The Mystic Dorothee Sölle

Mysticism must not be an ivory-tower inwardness, but it can culminate in an active life. Dorothee Sölle experienced: "My happiness has always started in selflessness."

The Mystic Dorothee Sölle

Recently, I came across a film by Rüdiger Sünner titled “Mysticism and Resistance” (Mystik und Widerstand). It covers the German mystic Dorothee Sölle’s life and her search for God (1929-2003). To partially summarize her inner search, she concluded: “The religion of the third millennium will be either mystical, or it will die.”

What is understood by Mysticism?

The word mysticism comes from the Greek, and it means “secret doctrine”. It refers to a path, an experience, a realization that concerns “the mysteries”. So it is a religious tendency that seeks to bring man to personal union with God through devotion and contemplation. The Middle Ages are especially known by a mystical search for God. Mysticism has always been presented as a personal experience of God, or as a search for a consciousness of the immediate presence of God. It is often spiritual experiences that considering them objectively, don’t seem to be easily accessible. Representatives in the Christian domain were, for example, Angelus Silesius (1624-1677) and Meister Eckhart (1260-1328). Mystics in the Islamic world are the Sufis. Across religions, the mystics speak of a divine spark that can be kindled in the person.

Dorothee Sölle’s Way

Dorothee Sölle studied Protestant theology, philosophy and literature. In her dissertation at the Faculty of Philosophy of the University of Cologne, she explored the relationship between theology and poetry. For several years from 1971 on, she taught new German literary history. She was not granted a German professorship in theology because of her unconventional views on questions of faith. So it happened that she taught at Union Theological Seminary in New York from 1975-1987 instead.

Dorothee Sölle’s poetic work was written between 1969 – 2000. She tried to find a new language to speak to God. She was particularly interested in the poor, persecuted, and those suffering from war. She commited to participate in peace demonstrations.

In her writings, she argues that mysticism must not be an ivory-tower inwardness, but it can culminate in an active life. In regards to her mystical orientation in life, she coined the term theo-poetry. It is the talking and speaking to God in images and it represents a singer of the intangible, which may never be understood rationally. But according to her words, it is an expression of life that also pervades us on every starry night, in every love relationship and in every piece of music by Johann Sebastian Bach.

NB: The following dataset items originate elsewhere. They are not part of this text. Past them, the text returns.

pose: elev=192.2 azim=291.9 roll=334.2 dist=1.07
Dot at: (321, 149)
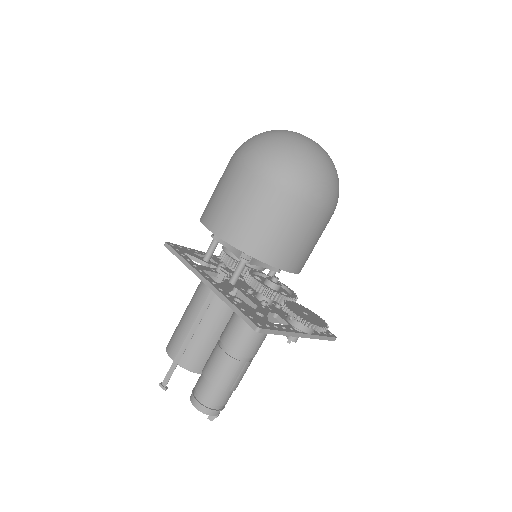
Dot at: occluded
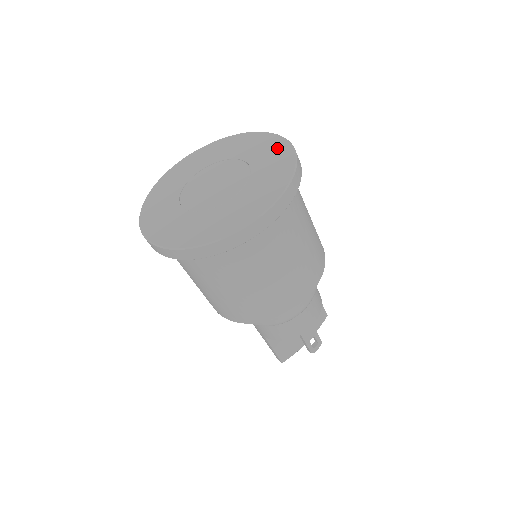
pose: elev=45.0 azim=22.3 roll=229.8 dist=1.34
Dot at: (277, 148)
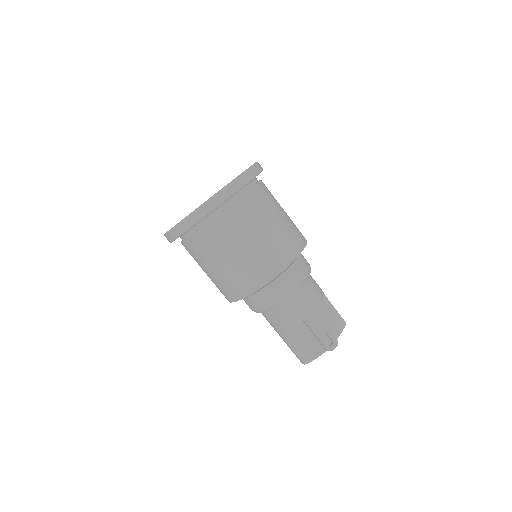
Dot at: occluded
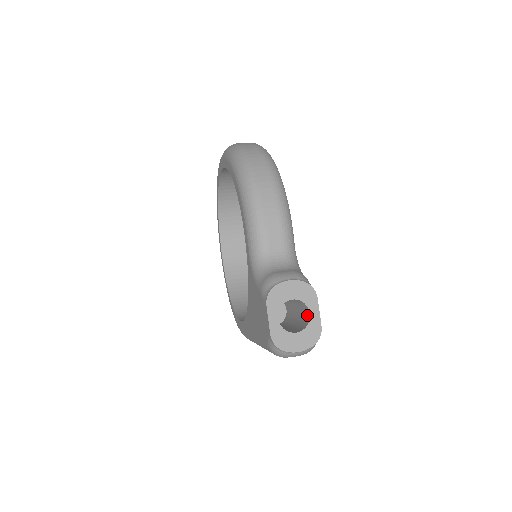
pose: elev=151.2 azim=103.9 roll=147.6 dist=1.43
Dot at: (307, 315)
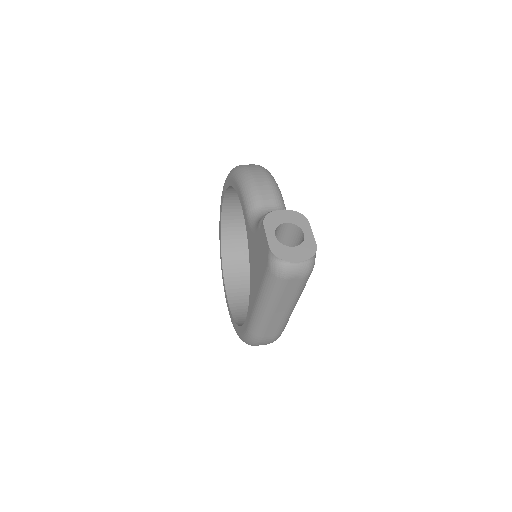
Dot at: (302, 239)
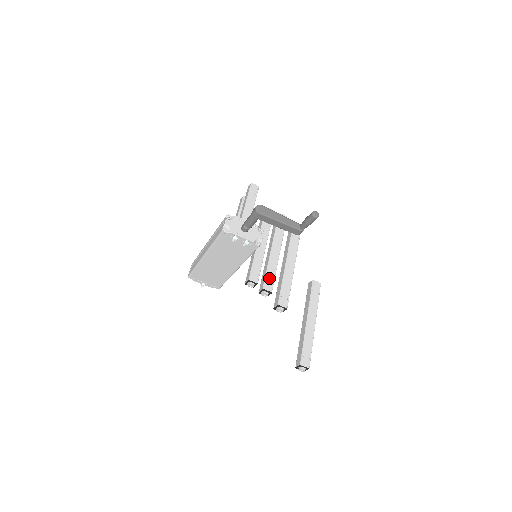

It was the mystical element that touched her and did not let go of her throughout her life, the feeling of unity with all that lives, the imersion, the end of the ego and the discovery of the true self. According to her, mystical sensitivity knows theistic, atheistic and pantheistic forms. A key experience is that the seclusion of our current self is broken through.

She states: “We are capable of transcendence.” Her mystical-ecological consciousness sees itself as being involved in everything that exists. Everything that lives can only live and survive in the coexistence of the relationship. This type of coexistence also connects with the past, the present and the future.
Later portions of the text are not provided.